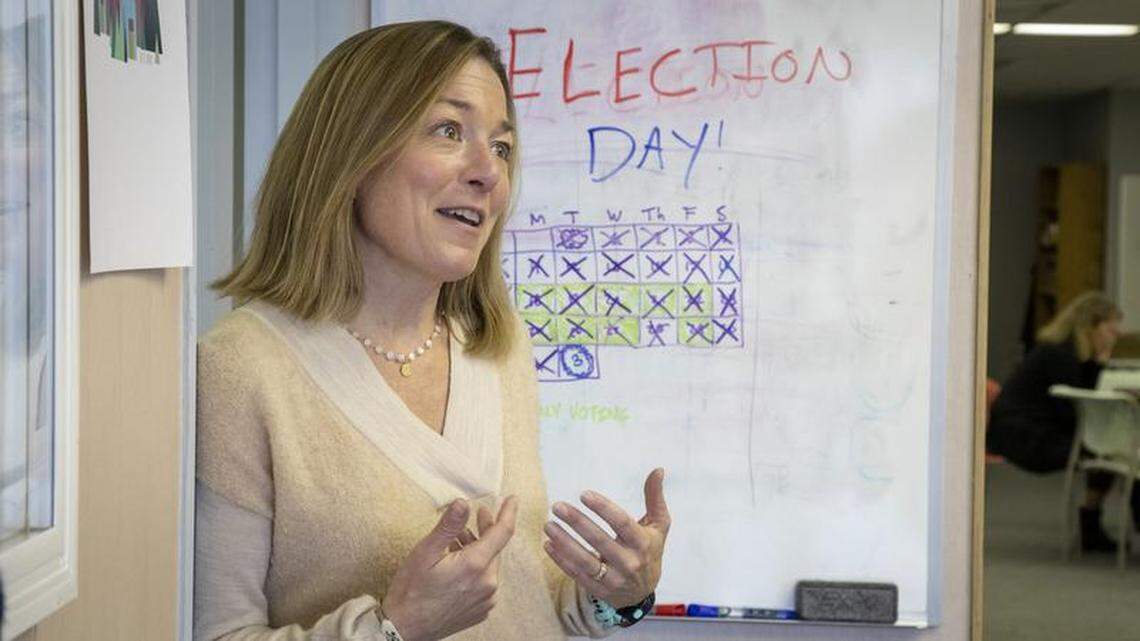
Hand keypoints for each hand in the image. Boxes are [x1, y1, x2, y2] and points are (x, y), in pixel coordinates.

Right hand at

========

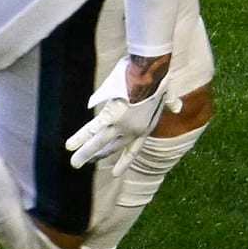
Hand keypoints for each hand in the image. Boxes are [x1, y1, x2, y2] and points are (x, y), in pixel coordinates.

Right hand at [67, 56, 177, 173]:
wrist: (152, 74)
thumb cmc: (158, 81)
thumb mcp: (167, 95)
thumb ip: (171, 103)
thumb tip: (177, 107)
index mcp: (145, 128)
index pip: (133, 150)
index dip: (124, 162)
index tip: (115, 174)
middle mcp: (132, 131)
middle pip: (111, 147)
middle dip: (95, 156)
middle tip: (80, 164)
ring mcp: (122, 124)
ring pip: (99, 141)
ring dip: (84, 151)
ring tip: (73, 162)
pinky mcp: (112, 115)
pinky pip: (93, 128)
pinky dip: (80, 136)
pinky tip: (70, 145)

========

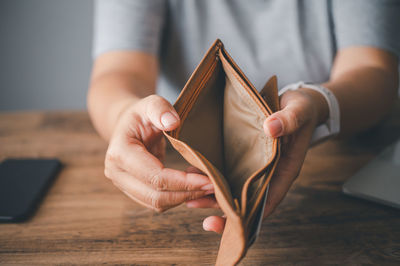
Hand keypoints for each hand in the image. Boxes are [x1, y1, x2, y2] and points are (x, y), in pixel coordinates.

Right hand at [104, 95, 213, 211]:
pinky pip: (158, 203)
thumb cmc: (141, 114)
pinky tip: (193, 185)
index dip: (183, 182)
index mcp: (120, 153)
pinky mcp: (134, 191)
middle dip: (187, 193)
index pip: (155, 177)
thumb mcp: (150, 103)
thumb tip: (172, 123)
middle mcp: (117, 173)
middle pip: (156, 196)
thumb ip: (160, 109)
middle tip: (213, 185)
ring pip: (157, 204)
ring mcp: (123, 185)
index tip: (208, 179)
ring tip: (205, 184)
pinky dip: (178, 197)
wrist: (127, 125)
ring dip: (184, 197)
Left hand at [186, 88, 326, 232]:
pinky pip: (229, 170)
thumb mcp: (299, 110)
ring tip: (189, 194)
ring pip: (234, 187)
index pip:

========

What you give back must be the stretch above, starting at the line with "middle dip: (95, 156)" and ending at the line with "pinky tip: (70, 145)", copied exactly.

## Answer section
middle dip: (95, 156)
middle tip: (80, 164)
ring mcp: (122, 124)
ring pip: (99, 141)
ring dip: (84, 151)
ring tip: (73, 162)
pinky mcp: (112, 115)
pinky pip: (93, 128)
pinky dip: (80, 136)
pinky tip: (70, 145)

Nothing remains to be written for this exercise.